In school, everything is black and white. Even teachers ask you to answer exams with either true or false. Nope, there is no maybe. As you can see, exams do not prepare you at all for what really happens in life – I mean, how many times have you said “maybe” because it’s absolutely necessary?
In fact, we’ve come up with so many versions of the word “maybe” because one word simply isn’t enough. There’s perhaps, probably, possibly.
And then there are negative and positive renditions of the word maybe. Do you think the thermostat in Starbucks will ever be set higher than a freezer’s? “It’s unlikely but possible.” Do you think Conan O’Brien gets his sense of humor from his skyscraper hair? “There’s a big chance that’s actually true.” See? There are just so many ways to say maybe.

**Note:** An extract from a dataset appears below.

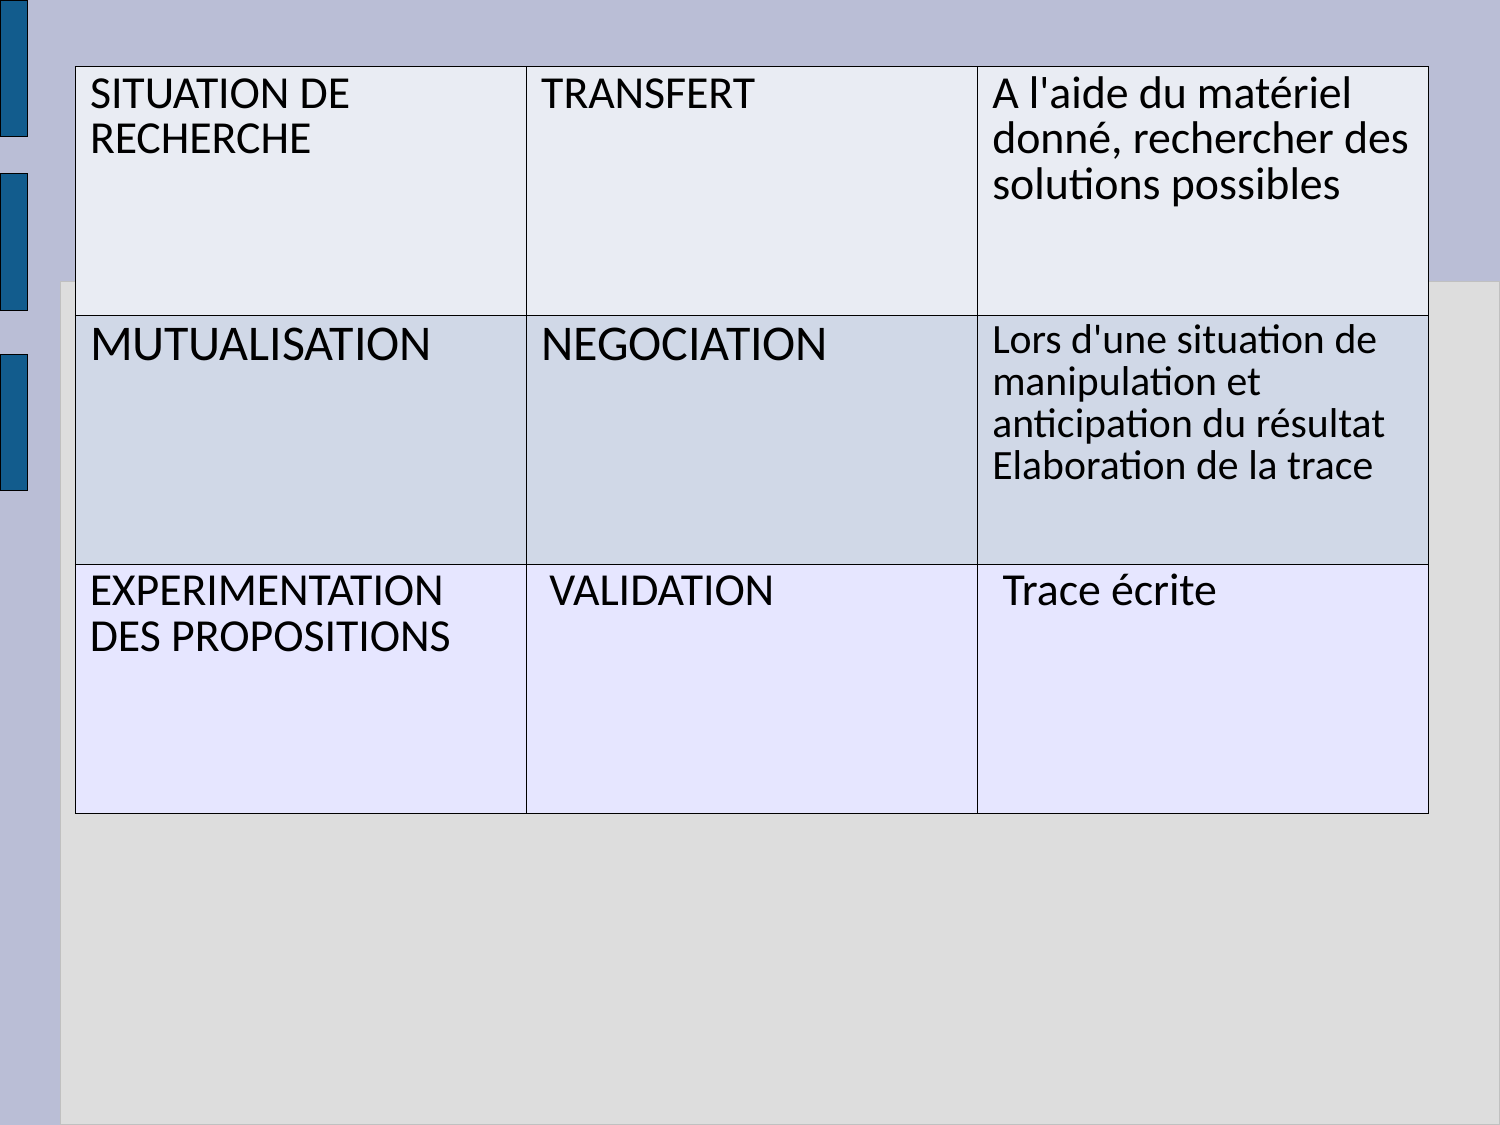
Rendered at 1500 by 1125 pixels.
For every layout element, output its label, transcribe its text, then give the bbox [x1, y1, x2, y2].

And then there are the reasons why you say it. Is it because you want your response to be subject to interpretation? Is it because you can’t quite decide just yet? Or do you just want to bail out of a situation where both yes and no will get you in trouble?
Ah, of course, “maybe” is also used frequently in mind games. Let the enemy think what he will; let him keep guessing what’s really on your mind. It’s also the commitment-phobic’s favorite word. Do you think you’ll say yes when he asks you out? “Maybe.” Are you free next week? “Maybe.”
Maybe I’m just trying to justify why I always say maybe. Maybe I should cut the crap. Maybe it’s time I lowered my defenses a bit. Maybe I’ve been so cloistered I’ve forgotten the best reason to stop saying maybe.
Or maybe I just drank too much coffee.